:: DOCUMENT SECTION ::
● ● ● ●
Unnamed: 0,Respondent_ID,State
0,1,NC
1,2,VA
2,3,MT


In [3]:
responses = pd.read_excel('data/ToySurveyData.xlsx', sheet_name='Responses')
responses

Unnamed: 0,Respondent_ID,Question_ID,Response_text,Response_numeric
0,1,Q1,Incredible,5
1,1,Q2,No,0
2,2,Q1,So so,3
3,2,Q2,Yes,1
4,3,Q1,Not great,2
5,3,Q2,No,0


In [4]:
questions = pd.read_excel('data/ToySurveyData.xlsx', sheet_name='Questions')
questions

Unnamed: 0,Question_ID,Question_wording,Question_type
0,Q1,How are your polo skills?,Likert
1,Q2,Are you scared of dolphins?,YesNo


## merge/JOIN the tables together

There are many ways we could go about this, but let's do it in stages. 

#### Demographics - Responses

- **Consider the Demographics table to be our primary table on the Left**
- **Do a LEFT JOIN using `merge()` with the Responses table**
- Explicitly state the key field `on=` which to merge
- Assign that to a variable called demog_resp

In [5]:
demog_resp = demographics.merge(responses, how='left', on='Respondent_ID')
demog_resp

Unnamed: 0,Respondent_ID,State,Question_ID,Response_text,Response_numeric
0,1,NC,Q1,Incredible,5
1,1,NC,Q2,No,0
2,2,VA,Q1,So so,3
3,2,VA,Q2,Yes,1
4,3,MT,Q1,Not great,2
5,3,MT,Q2,No,0


#### Demographics - Responses - Questions

- **Now consider the demog_resp table to be our primary table on the Left**
- **Do a LEFT JOIN using `merge()` with the Questions table**
- Explicitly state the key field `on=` which to merge
- Assign that to a variable called demog_resp_ques

In [6]:
demog_resp_ques = demog_resp.merge(questions, how='left', on='Question_ID')
● ● ● ●
:: ASSIGNED TASK A ::
In the notebook on merging survey tables, which key field is used to join the demog_resp table with the Questions table?
The listing that follows has no connection to the notebook text above.

:: DATA EXTRACT ::
● ● ● ●
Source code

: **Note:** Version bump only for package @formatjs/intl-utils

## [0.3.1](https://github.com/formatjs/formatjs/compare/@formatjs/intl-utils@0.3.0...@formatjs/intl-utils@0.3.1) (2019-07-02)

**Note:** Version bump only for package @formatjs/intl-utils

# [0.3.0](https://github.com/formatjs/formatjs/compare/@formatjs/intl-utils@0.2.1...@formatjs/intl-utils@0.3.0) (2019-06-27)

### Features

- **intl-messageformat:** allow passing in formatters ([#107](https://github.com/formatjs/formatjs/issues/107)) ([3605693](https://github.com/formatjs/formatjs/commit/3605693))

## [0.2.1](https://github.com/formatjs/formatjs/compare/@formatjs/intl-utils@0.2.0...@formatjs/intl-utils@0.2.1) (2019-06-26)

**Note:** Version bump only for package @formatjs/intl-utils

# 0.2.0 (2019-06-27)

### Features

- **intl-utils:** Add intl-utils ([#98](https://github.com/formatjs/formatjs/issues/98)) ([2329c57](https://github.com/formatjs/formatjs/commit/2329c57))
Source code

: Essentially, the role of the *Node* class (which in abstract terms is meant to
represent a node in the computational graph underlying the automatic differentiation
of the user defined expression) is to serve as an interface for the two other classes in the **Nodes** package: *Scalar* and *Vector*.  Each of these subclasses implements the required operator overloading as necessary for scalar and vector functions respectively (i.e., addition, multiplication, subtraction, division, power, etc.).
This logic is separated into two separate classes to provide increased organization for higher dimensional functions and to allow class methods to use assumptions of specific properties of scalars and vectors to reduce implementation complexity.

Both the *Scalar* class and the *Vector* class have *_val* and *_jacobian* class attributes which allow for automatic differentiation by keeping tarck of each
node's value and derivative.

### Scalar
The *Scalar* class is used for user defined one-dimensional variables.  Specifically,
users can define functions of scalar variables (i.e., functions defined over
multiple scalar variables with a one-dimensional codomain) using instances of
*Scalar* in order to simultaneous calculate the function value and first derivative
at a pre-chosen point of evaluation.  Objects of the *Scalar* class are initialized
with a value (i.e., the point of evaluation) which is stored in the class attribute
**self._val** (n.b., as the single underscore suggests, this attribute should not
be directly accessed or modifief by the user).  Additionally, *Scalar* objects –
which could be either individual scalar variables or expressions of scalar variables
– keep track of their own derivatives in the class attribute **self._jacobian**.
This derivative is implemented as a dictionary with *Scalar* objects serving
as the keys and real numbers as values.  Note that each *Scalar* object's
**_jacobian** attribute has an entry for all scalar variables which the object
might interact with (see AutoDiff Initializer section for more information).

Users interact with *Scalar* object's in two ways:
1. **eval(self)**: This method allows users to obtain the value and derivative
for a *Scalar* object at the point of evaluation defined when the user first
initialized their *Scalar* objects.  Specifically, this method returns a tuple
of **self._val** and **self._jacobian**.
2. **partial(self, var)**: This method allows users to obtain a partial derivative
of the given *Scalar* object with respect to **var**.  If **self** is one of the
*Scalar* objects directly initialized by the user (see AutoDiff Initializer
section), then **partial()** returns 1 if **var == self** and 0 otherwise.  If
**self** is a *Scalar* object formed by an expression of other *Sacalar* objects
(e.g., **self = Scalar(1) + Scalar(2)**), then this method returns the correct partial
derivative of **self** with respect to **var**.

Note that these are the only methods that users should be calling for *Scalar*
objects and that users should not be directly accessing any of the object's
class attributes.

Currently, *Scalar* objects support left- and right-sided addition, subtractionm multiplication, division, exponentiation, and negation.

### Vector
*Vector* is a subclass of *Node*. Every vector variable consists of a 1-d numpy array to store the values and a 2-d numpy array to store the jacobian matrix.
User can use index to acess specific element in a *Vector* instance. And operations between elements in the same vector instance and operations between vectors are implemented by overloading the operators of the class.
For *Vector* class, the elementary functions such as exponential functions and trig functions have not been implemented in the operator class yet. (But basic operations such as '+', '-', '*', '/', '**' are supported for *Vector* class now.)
● ● ● ●
:: ASSIGNED TASK B ::
Show each line of the listing that contains the string "methods", matching case exactly.

:: RESULT A ::
Question_ID

:: RESULT B ::
This logic is separated into two separate classes to provide increased organization for higher dimensional functions and to allow class methods to use assumptions of specific properties of scalars and vectors to reduce implementation complexity.
Note that these are the only methods that users should be calling for *Scalar*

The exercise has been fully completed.